Par = Your Golfing Yardstick

Think of par as a way to measure your performance on each hole and the Course as a whole. It helps you:

  • Get better at picking the right clubs.
  • Identify what parts of your game need practice.
  • Appreciate the challenges and fun of golf course design.

Remember, even the best golfers sometimes have awful holes. Understanding par is the first step to improving your golf scores and having more fun on the Course!


So, par isn’t as mysterious as you might have thought, right?

It’s all about that ideal number of shots on each hole.

Whether you’re playing a long par five or a tricky par 3, knowing the par helps you make smarter decisions.

Now that you understand par, take a closer look at the scorecard before your next round.

Analyze the pars of each hole and think about how that should affect your strategy.

Did you find this information helpful?

If so, maybe you’d like to learn more about how course design and ratings are calculated – it’s even more in-depth than what we’ve covered here!

Either way, happy golfing!

Frequently Asked Questions

What happens if I get the ball in the hole in fewer strokes than par?

That’s awesome! You scored below par.
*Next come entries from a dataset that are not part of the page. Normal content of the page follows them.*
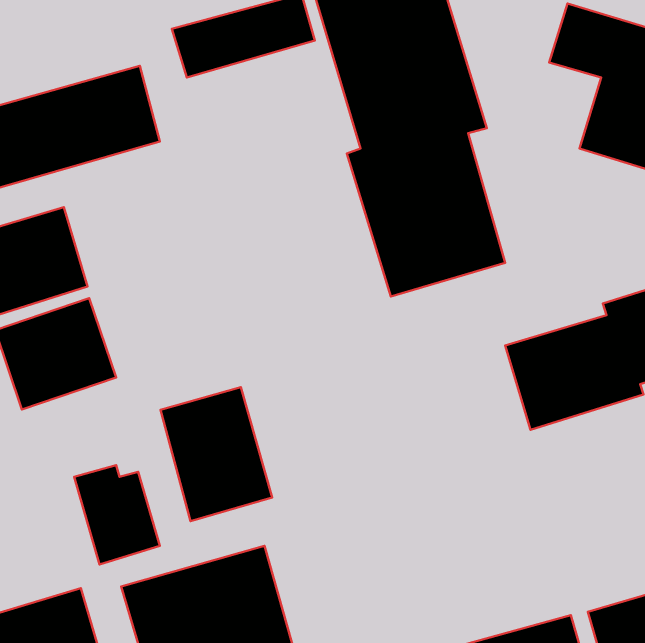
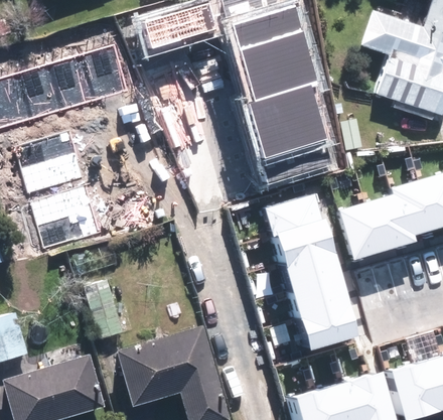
building: none -> [263,192,361,346]
building: [161,387,272,521] -> none

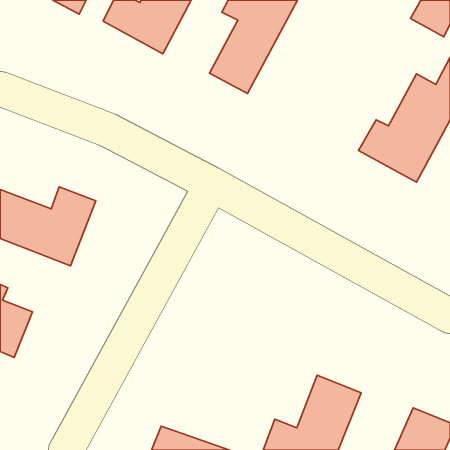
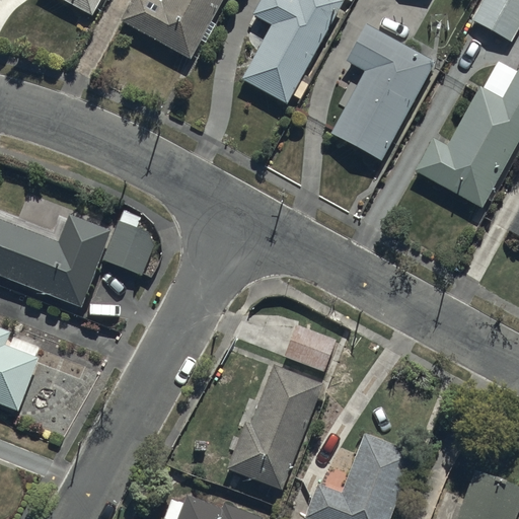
building: none -> [329,23,436,161]
building: none -> [103,226,154,275]
building: none -> [283,326,335,371]
building: none -> [229,364,323,492]

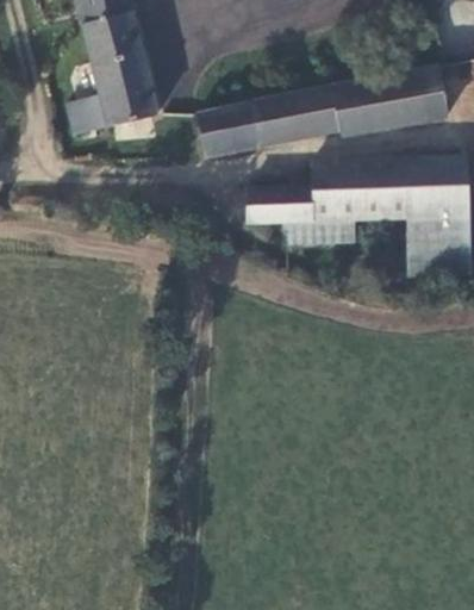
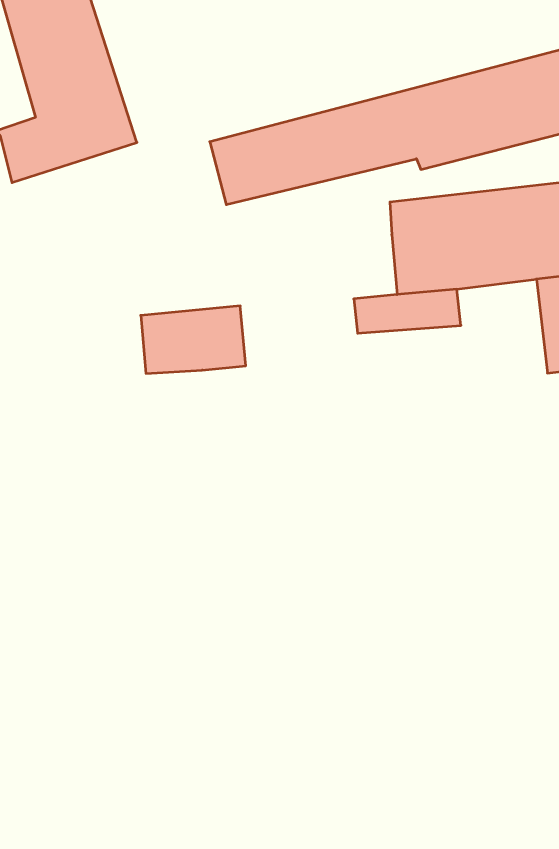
building: [254,182,320,223] -> [141,306,246,373]

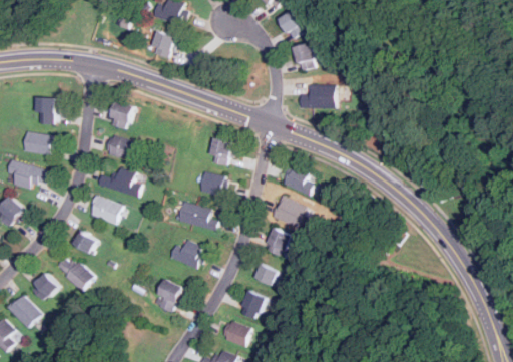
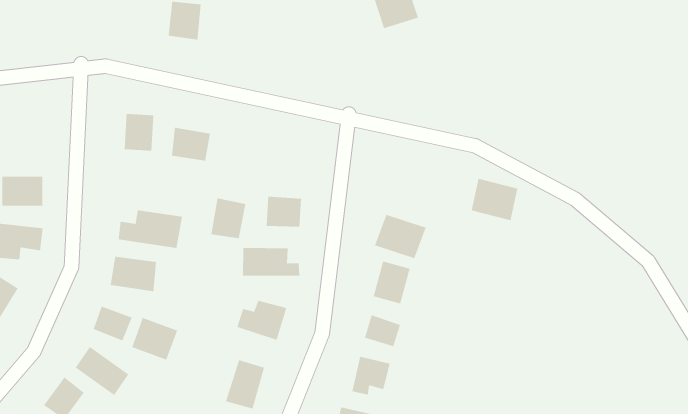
building: [299,85,337,108] -> none
building: [37,96,57,124] -> none
building: [105,134,134,160] -> [171,127,211,161]
building: [208,136,235,166] -> [211,198,246,239]
building: [282,163,316,196] -> [471,178,518,221]
building: none -> [131,317,178,360]

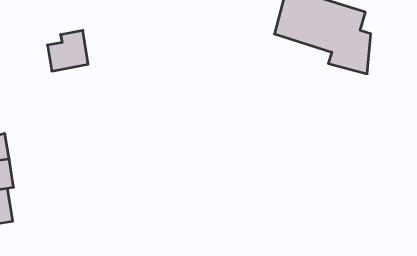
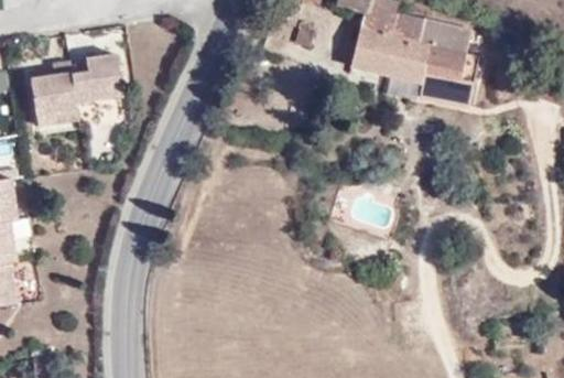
building: none -> [26,64,69,117]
If it’s one stroke under, it’s a birdie; two strokes under is an eagle, and so on!

What if I take more strokes than par?

That’s okay; it happens! If you take one extra stroke, it’s a bogey; two extra is a double bogey, and it keeps going from there.

Do all golf courses have the same par?

Nope! Most courses have a par around 72, but it can vary depending on the difficulty and length of the Course.

Is getting “par” on a hole considered good?

Yes! Par means you played the hole as it was designed to be played. Many golfers are happy to get a bogey (one over par) on harder holes.

Can a hole have a par higher than 5?

Yes, but it’s incredibly rare! There are a few super-long par six holes out there, which are a real challenge even for professional golfers.